Après ce premier travail, la décoration de l’édifice subit un arrêt plus ou moins long, sans doute à cause des débats constans, au sujet de l’art, entre les différens partis de la religion franciscaine. Lorsqu’elle fut reprise, ce fut d’abord, semble-t-il, dans l’église supérieure, laquelle, d’après M. Venturi, « était restée nue et froide » jusqu’au généralat de Fra Girolamo Mascio, d’Ascoli (1274-1279), un zelantissimo. Celui-ci, bientôt Pape, sous le nom de Nicolas IV, poursuivit, avec une activité passionnée, l’achèvement décoratif de la Basilique. Par ses soins, et dès sa promotion peut-être comme chef de l’ordre, une escouade d’artistes, venue de Rome, dressa ses échafaudages, sous la voûte et dans le transept de la claire église d’en haut. Les mosaïstes et peintres de Rome avaient été, au XIIe siècle, les premiers et vrais précurseurs de la Renaissance par leurs beaux travaux de restauration et décoration, sous les grands papes lettrés et militans (Basilique Saint-Clément, Sainte-Marie du Transtévère, etc.). Ils tenaient encore, à ce moment, le premier rang en Italie. Bien que des artistes byzantins fussent encore parfois appelés dans la Ville éternelle, et que leurs ouvrages, austères et grandioses, y fussent admirés et imités, néanmoins un art indigène, plus inégal dans sa technique, mais plus libre dans ses tendances, et surtout plus conforme aux traditions locales, pagano-chrétiennes, toujours vivantes dans les ruines de l’antiquité, s’y était utilement formé. Les Cosmati, notamment, jouèrent un rôle important dans cette évolution. C’est par l’activité infatigable de cette nombreuse famille que, durant plus d’un siècle, se multiplièrent, dans les églises de Rome et des régions voisines, ces monumens exemplaires, cloîtres, tombeaux, ambons, tabernacles, pavemens, candélabres, etc., où la sculpture, la mosaïque, la peinture s’associent, constamment, avec une variété de combinaisons décoratives dont le charme et l’élégance nous ravissent encore. C’est dans leurs ateliers que se forma le plus grand artiste romain de cette époque, Pietro Cavallini, longtemps regardé comme l’élève de Giotto, d’après les suppositions de Vasari, alors qu’il fut son aîné, son précurseur et probablement son maître. C’est encore sous leurs influences que se développèrent, soit en même temps que Cavallini, soit sous sa direction, les autres peintres qui l’accompagnèrent à Assise, romains ou florentins, Fra Jaeopo Torriti, Filippo Rusuti, Gaddo Gaddi, Giovanni Cimabue, etc.
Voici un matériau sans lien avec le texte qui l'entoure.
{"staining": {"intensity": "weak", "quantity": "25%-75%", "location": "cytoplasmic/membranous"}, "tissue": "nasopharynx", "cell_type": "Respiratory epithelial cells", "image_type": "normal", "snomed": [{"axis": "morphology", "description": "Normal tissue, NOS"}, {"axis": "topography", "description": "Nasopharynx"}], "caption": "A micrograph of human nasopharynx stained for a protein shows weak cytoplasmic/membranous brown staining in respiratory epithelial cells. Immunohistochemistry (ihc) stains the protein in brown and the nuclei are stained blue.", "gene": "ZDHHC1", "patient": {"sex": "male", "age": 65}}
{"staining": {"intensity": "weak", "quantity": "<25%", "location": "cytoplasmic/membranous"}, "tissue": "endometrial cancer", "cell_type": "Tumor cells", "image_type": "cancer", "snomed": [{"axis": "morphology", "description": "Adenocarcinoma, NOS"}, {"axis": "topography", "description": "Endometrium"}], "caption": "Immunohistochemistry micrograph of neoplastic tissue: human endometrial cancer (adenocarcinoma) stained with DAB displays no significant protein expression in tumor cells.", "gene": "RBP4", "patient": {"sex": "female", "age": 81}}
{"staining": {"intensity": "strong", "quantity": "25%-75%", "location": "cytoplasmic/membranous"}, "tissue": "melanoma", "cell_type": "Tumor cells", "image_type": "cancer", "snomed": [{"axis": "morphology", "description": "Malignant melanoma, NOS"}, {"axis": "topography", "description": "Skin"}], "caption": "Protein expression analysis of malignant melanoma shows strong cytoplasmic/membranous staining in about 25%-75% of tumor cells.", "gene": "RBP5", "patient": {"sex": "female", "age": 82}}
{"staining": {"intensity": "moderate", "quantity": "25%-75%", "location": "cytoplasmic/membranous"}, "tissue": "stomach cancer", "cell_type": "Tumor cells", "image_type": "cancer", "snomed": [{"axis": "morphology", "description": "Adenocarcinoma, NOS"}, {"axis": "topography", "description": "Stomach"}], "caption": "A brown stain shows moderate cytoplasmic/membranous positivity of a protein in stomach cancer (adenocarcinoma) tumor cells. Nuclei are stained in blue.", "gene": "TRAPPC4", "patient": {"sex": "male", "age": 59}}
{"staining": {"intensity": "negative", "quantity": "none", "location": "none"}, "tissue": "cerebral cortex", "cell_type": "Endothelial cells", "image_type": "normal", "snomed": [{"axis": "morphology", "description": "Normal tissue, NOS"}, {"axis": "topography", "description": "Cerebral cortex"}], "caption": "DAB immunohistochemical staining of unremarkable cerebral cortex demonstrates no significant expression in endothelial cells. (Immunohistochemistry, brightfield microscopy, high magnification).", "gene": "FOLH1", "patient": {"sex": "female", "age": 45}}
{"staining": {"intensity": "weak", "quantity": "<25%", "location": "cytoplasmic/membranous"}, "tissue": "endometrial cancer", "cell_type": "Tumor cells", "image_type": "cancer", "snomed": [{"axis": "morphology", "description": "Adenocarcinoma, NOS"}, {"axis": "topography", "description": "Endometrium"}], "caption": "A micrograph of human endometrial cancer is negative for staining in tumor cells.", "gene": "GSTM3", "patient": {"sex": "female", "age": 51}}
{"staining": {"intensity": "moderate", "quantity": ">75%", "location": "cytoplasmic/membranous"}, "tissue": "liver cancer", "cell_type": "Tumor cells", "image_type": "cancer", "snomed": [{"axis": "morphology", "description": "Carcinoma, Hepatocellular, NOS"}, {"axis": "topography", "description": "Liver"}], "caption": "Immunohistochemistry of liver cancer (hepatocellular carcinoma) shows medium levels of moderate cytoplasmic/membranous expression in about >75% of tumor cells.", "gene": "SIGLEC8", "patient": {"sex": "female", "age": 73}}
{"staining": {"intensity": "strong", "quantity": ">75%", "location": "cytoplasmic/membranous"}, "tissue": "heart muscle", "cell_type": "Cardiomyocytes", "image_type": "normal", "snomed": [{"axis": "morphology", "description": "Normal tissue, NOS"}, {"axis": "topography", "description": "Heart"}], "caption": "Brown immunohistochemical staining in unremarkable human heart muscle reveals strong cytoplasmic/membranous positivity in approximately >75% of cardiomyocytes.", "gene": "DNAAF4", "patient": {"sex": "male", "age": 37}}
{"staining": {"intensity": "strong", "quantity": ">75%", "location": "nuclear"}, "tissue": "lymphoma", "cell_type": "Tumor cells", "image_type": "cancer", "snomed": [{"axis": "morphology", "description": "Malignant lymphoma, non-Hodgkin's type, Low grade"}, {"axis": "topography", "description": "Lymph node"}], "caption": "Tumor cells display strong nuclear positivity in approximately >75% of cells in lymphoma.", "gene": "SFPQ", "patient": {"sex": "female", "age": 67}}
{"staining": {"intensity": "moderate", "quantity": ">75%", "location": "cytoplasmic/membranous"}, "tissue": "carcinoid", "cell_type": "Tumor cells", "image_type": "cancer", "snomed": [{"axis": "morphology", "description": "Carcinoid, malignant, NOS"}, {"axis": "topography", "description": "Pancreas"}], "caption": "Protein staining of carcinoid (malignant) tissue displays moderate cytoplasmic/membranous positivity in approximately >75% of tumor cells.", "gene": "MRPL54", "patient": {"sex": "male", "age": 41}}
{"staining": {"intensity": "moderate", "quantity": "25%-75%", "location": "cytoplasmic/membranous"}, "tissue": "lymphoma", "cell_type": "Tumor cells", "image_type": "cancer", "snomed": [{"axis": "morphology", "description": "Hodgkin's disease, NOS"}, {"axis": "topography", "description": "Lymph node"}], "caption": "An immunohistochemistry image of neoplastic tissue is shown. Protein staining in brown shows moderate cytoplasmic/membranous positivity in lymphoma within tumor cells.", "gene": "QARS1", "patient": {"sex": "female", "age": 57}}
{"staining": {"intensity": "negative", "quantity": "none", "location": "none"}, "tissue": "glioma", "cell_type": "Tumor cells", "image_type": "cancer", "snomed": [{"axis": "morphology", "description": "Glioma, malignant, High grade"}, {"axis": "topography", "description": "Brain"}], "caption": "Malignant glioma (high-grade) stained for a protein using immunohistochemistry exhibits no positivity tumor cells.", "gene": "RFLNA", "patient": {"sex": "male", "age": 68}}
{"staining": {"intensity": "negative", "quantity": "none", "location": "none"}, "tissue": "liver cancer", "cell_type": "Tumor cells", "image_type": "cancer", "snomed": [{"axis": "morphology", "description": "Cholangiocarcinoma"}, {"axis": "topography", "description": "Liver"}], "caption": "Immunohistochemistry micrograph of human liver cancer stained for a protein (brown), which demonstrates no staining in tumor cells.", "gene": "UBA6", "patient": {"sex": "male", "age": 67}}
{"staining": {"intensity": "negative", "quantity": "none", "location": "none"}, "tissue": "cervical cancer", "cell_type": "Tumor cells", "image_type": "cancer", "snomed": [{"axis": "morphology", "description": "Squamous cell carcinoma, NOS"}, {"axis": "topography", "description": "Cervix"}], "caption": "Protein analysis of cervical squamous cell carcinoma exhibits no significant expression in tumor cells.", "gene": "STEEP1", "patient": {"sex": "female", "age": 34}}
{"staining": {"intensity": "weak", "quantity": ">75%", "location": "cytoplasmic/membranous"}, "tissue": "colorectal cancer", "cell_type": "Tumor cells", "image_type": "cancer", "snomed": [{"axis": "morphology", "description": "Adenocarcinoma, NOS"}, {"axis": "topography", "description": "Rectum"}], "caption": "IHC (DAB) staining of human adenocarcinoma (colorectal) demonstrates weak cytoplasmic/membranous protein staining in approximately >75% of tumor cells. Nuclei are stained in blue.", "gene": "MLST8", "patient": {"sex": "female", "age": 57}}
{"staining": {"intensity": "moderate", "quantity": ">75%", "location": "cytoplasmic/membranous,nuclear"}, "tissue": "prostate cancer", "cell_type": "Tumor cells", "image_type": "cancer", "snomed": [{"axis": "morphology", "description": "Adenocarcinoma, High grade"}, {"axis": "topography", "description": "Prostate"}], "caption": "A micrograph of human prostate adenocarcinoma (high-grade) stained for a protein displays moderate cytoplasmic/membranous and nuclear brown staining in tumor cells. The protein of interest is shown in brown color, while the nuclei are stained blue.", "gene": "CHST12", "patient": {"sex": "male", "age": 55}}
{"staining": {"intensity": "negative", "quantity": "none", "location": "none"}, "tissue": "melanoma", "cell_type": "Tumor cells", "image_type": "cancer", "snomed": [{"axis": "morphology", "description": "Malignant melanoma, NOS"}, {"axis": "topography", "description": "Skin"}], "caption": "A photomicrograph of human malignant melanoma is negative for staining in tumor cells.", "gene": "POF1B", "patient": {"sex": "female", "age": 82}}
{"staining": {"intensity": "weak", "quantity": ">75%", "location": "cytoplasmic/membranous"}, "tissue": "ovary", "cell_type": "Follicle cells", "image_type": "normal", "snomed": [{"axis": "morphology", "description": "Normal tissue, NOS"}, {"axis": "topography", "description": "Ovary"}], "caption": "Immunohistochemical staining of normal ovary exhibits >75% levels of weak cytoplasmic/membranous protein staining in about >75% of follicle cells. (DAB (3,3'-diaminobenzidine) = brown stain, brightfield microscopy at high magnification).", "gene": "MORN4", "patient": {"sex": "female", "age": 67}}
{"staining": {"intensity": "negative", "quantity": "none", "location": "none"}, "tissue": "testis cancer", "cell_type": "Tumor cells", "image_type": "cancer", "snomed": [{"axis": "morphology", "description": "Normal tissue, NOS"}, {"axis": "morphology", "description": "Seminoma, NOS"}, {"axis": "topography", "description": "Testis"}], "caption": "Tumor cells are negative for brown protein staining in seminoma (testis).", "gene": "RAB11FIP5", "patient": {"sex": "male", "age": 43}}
L’incertitude des dates pour les âges, les éducations, les voyages, les travaux de ces différens artistes, le délabrement, aggravé par les réfections anciennes ou récentes de leurs fresques, rendent assurément fort difficile une répartition exacte de leur activité, et même une attribution probable de leurs rôles respectifs dans cette vaste opération collective. Ce qui semble assez vraisemblable, néanmoins, c’est la prépondérance, successive ou simultanée, des deux chefs, reconnus alors et constatés par l’histoire, de l’école romaine et de l’école florentine, Pietro Cavallini et Giovanni Cimabue. Cavallini est déjà un maître célèbre ; à la même époque, ou peu de temps après, il est chargé de décorer, par mosaïques et peintures, la basilique de Saint-Paul où le Florentin Arnolfo di Cambio édifie et sculpte l’élégant tabernacle dont les sculptures sont déjà empreintes d’une grâce attique (1295). Bientôt il va, dans les mosaïques du chœur à Santa Maria del Trastevere, rajeunir, dans un esprit nouveau de simplicité familière, les épisodes les plus populaires de la Légende virginale, et dans les fresques grandioses de Santa Cecilia, récemment rendues à la lumière, témoigner d’une vigueur imposante dans le développement original des traditions indigènes. De 1308 à 1314, enfin, on le trouve, à Naples, dans ce milieu français qui accélère si nettement l’évolution naturaliste, occupé et pensionné par le roi Robert, ainsi que ses compatriotes, Giotto, Arnolfo di Cambio Giovanni Pisano, Tino di Camaino, etc., etc. M. Verituri n’hésite pas à lui attribuer ces vivantes et dramatiques peintures de Santa Maria Donna Regina où M. Bertaux voyait la main des Siennois. « C’est, dit-il, son testament de peintre. »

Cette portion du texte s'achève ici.